**About this task**
In the lake text below, put this sentence into Spanish: "Its outflow toward the Schrainbach is subterranean at a location called Teufelsmühle."

**Text for analysis**
+++++

The lake lies at an elevation of 1601 m and has a surface area is 3.5 ha. Its outflow toward the Schrainbach is subterranean at a location called Teufelsmühle. On its shore is the Kärlinger Haus mountain hut which is open for the summer season; in addition, there is a winter room available. The valley is surrounded by the mountains Viehkogel (2,158 m), Glunkerer (1,932 m) and Stuhljoch (2,448 m) which lead to the Funtenseetauern mountain (2,578 m), named after the lake.

==History==
Earliest evidence of use of the area for grazing can be traced to ca 1604–1619. Around 1870 there was evidence of eight active Kaser (living quarters/stables) causing concerns of overgrazing. The Funtenseealm (hut) was active until 1964.

+++++

**Source information**
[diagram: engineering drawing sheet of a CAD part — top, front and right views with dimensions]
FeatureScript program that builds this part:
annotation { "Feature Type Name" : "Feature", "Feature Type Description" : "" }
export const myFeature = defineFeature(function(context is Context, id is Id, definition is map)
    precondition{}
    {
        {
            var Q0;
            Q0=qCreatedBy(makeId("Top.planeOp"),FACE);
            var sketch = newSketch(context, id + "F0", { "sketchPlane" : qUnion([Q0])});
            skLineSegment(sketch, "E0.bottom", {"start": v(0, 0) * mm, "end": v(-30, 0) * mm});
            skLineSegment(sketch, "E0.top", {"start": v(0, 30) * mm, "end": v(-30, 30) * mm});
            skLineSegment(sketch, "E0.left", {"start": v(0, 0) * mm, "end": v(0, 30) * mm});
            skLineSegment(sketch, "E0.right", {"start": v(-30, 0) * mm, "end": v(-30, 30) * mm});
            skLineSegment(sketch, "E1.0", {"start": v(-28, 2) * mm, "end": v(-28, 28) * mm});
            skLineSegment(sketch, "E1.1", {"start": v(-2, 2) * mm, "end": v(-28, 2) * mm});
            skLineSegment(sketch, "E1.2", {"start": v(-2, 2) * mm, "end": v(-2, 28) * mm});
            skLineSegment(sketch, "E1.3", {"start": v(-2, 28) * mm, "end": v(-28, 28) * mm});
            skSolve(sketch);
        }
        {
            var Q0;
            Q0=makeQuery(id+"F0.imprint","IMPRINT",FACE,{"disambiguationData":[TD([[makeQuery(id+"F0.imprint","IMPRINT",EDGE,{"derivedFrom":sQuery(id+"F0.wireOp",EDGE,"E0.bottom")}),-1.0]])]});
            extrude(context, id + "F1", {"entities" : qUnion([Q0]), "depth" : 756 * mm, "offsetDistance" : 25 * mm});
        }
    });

+++++

**Worked solution**
Su desagüe hacia el Schrainbach es subterráneo en un lugar llamado Teufelsmühle.